> Problem description
A single number is the answer: the count of lines in the listing below that contain "fractalNoise".
******
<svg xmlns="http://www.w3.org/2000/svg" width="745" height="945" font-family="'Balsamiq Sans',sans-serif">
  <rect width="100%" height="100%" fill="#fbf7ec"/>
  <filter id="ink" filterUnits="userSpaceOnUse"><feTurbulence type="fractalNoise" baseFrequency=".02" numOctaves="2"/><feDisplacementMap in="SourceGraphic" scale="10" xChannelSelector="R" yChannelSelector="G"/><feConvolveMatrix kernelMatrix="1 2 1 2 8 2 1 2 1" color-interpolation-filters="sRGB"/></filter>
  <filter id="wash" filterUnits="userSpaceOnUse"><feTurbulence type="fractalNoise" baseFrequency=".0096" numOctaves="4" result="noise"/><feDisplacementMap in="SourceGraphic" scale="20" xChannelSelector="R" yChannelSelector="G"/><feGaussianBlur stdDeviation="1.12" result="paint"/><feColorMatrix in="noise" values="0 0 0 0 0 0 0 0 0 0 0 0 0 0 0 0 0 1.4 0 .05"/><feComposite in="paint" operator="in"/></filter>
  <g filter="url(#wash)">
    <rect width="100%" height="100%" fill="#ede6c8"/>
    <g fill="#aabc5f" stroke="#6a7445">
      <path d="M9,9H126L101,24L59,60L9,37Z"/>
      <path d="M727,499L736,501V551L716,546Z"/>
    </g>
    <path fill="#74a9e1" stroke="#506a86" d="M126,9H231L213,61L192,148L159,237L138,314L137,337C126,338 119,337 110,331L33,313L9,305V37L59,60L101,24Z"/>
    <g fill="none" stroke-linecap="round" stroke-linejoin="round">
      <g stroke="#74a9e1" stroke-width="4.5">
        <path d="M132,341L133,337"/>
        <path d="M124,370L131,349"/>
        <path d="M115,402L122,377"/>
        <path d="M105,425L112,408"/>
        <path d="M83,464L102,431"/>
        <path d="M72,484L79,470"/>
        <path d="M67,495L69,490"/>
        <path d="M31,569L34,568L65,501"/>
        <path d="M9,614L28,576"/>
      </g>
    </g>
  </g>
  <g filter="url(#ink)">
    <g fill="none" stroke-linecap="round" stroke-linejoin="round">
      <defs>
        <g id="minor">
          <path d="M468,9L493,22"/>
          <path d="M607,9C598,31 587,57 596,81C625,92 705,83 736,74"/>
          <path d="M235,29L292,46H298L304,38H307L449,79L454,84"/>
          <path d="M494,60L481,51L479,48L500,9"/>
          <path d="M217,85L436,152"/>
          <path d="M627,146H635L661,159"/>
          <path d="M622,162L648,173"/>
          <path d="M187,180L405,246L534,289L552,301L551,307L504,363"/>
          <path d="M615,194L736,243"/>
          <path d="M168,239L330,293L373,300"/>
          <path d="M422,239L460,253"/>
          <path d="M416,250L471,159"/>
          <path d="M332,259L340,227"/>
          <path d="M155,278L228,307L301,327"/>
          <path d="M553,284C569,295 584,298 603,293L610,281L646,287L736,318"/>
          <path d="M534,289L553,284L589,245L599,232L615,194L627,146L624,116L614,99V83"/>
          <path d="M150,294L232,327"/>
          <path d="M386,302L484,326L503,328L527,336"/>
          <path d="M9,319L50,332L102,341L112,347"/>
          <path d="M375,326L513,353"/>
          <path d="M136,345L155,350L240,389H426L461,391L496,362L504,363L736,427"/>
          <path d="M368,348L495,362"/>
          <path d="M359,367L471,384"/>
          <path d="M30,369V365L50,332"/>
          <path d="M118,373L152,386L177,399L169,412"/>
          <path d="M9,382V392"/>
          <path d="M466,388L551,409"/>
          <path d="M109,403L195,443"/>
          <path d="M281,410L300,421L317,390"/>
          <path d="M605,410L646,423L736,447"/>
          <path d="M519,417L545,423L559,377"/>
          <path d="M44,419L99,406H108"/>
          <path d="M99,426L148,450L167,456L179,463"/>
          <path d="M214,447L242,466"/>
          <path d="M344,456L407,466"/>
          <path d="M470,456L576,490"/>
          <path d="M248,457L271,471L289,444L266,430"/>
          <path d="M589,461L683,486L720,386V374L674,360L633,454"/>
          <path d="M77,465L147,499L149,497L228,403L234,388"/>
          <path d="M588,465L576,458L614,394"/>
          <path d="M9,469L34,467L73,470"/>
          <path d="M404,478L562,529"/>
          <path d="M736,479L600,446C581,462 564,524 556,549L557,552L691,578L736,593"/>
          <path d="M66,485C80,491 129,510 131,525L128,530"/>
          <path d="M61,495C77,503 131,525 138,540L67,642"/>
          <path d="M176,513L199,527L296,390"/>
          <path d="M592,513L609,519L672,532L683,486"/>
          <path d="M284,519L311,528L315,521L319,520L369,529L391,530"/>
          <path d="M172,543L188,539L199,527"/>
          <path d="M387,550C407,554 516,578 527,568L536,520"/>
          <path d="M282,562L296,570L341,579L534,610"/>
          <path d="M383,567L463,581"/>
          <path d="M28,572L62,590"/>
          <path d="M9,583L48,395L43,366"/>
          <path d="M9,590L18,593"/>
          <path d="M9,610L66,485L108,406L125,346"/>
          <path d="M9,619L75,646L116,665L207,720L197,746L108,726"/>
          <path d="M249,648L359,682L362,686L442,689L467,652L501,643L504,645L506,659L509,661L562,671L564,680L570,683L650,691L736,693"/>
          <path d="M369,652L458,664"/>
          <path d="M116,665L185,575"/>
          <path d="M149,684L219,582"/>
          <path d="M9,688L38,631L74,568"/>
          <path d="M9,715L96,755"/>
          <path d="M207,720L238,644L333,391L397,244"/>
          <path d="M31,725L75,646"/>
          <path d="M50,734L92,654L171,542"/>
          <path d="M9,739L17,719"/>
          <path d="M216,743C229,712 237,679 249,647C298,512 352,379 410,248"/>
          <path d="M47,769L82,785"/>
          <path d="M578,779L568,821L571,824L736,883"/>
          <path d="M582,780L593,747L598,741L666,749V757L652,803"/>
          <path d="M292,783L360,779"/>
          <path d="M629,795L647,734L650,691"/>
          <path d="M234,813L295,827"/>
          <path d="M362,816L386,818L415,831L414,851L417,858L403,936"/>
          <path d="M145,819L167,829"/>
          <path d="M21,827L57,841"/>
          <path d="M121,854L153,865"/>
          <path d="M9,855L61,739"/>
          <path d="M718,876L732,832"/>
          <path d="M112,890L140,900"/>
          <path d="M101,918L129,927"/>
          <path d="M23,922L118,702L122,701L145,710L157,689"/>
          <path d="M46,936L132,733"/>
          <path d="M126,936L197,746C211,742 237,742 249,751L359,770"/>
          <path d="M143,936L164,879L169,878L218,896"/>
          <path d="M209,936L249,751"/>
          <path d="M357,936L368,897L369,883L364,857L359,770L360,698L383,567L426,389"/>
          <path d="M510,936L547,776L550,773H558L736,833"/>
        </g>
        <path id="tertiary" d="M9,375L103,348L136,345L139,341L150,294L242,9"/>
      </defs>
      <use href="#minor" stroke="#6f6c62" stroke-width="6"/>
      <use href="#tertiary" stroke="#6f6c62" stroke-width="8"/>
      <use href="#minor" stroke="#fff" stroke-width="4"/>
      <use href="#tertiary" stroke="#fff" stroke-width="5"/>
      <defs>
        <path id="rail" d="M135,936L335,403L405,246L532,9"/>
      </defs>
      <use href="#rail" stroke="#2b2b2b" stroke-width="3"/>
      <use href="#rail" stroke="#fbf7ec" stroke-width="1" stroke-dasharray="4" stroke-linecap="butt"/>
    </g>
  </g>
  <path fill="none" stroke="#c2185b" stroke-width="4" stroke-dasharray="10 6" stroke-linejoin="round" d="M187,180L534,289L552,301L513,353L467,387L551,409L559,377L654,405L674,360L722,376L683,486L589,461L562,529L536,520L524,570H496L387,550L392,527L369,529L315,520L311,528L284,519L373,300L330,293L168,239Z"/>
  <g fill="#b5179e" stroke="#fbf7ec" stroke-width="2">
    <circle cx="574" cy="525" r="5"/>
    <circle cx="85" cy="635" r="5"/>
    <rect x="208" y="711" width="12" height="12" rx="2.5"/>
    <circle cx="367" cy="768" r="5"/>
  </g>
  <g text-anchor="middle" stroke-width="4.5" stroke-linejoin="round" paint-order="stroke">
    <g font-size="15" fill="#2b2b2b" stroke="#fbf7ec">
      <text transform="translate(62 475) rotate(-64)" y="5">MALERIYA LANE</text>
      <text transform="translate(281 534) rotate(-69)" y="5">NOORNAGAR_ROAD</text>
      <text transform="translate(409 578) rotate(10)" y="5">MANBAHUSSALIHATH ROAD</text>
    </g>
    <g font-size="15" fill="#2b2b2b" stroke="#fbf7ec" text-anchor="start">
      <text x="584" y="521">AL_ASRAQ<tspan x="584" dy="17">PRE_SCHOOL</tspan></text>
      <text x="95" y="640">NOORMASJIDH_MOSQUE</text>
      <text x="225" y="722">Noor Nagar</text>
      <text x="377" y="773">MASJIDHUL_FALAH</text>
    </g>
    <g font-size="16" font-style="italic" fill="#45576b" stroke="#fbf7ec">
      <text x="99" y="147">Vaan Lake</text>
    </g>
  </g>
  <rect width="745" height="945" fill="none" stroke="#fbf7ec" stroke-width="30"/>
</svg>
******
> The answer
2